Glenn Frey teaching a songwriting class at New York University. Three students in the class, including A.J. Smith are going to open for Mr. Frey's band, the Eagles, at a benefit concert.
Some college instructors invite undergraduates to join them for tea or a beer in the nearest dive so they can continue their in-class discussions of Shakespearean sonnets or interpretations of the Constitution. But one instructor in a course at New York University — MPATC 2090, according to the academic catalog — invited three of his students to open for the rock band the Eagles at a sold-out gala on Thursday.
That instructor was Glenn Frey, who happens to be a founding member of the Eagles, among the most commercially successful rock bands of the 1970s.

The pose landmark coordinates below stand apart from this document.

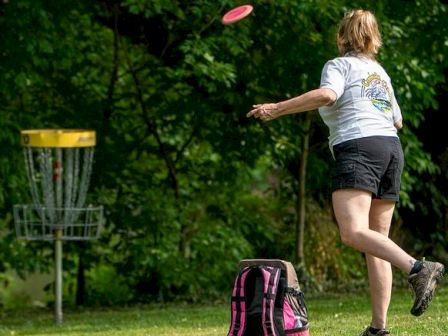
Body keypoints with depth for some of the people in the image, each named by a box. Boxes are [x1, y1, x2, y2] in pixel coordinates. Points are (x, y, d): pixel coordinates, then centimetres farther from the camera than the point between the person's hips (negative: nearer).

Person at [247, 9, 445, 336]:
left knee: (353, 232, -23)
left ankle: (417, 268, -42)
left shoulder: (340, 65, 4)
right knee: (377, 241, 6)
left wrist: (277, 109, -14)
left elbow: (326, 94, -17)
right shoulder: (381, 72, 25)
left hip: (357, 147, -8)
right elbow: (397, 121, 31)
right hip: (392, 149, 8)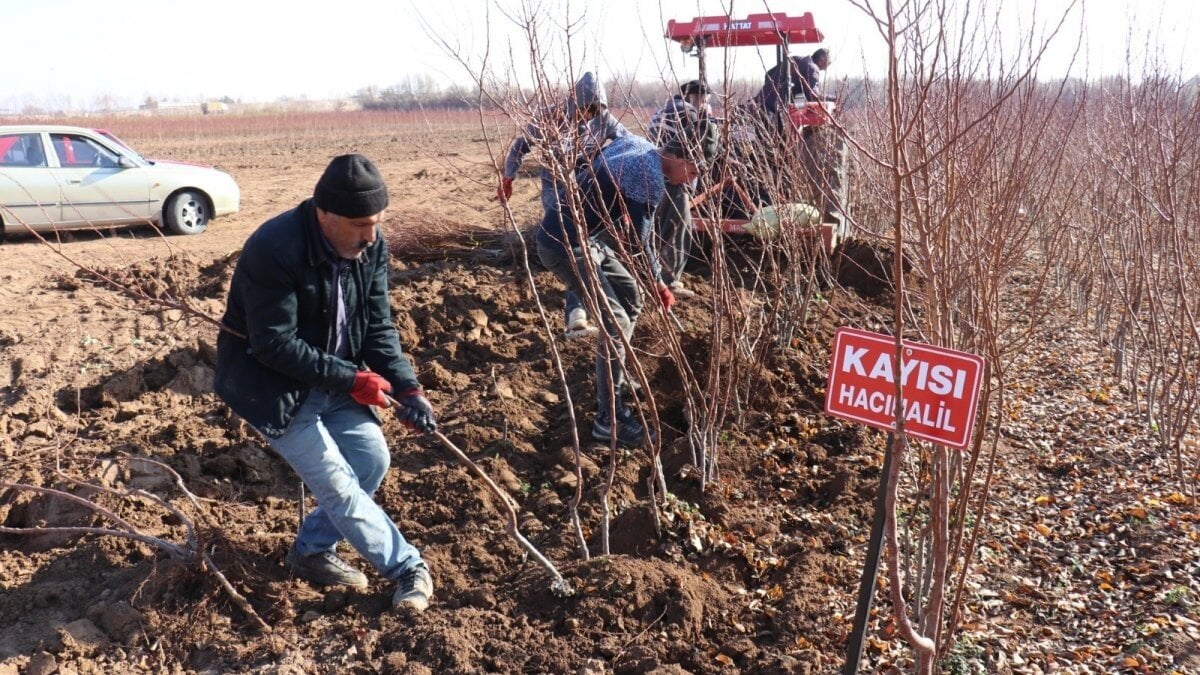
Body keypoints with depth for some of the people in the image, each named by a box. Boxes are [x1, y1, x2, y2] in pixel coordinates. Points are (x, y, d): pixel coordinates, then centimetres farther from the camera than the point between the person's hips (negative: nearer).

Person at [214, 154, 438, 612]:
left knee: (373, 458, 1)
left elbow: (378, 327, -4)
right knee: (337, 482, -8)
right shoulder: (273, 249, -29)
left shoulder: (370, 247, -8)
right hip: (272, 385, -7)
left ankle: (312, 550, 22)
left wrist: (407, 387, -17)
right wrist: (350, 378, -28)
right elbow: (274, 343, -28)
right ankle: (408, 566, 7)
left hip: (333, 379, 7)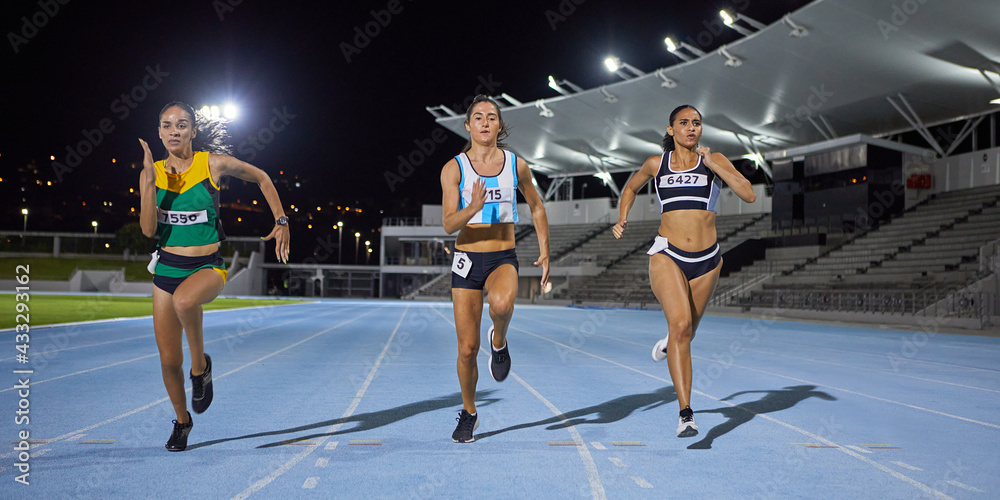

It has been 35 years since the Eagles arrived at “Hotel California,” the six-and-a-half-minute hit that Mr. Frey wrote with Don Henley and Don Felder. The band broke up in the 1980s and reunited in the 1990s, and now they are busy being fabulous, to steal a song title from their 2007 album, “Long Road Out of Eden.”
The band has been touring, in places like Dubai and Las Vegas, and Mr. Frey has also been teaching.
In advance of the gala, benefiting the Steinhardt School of Culture, Education and Human Development at N.Y.U., he met with three students from MPATC 2090, a songwriters’ forum and a core seminar in the university’s new songwriting program..
A.J. Smith, a senior majoring in music composition, was ready to shuttle back and forth between his keyboard and his violin. Tiger Darrow, a sophomore who is also majoring in music composition, had tuned her cello. Peter Wise, a senior majoring in jazz performance, had warmed up on his brand-new guitar.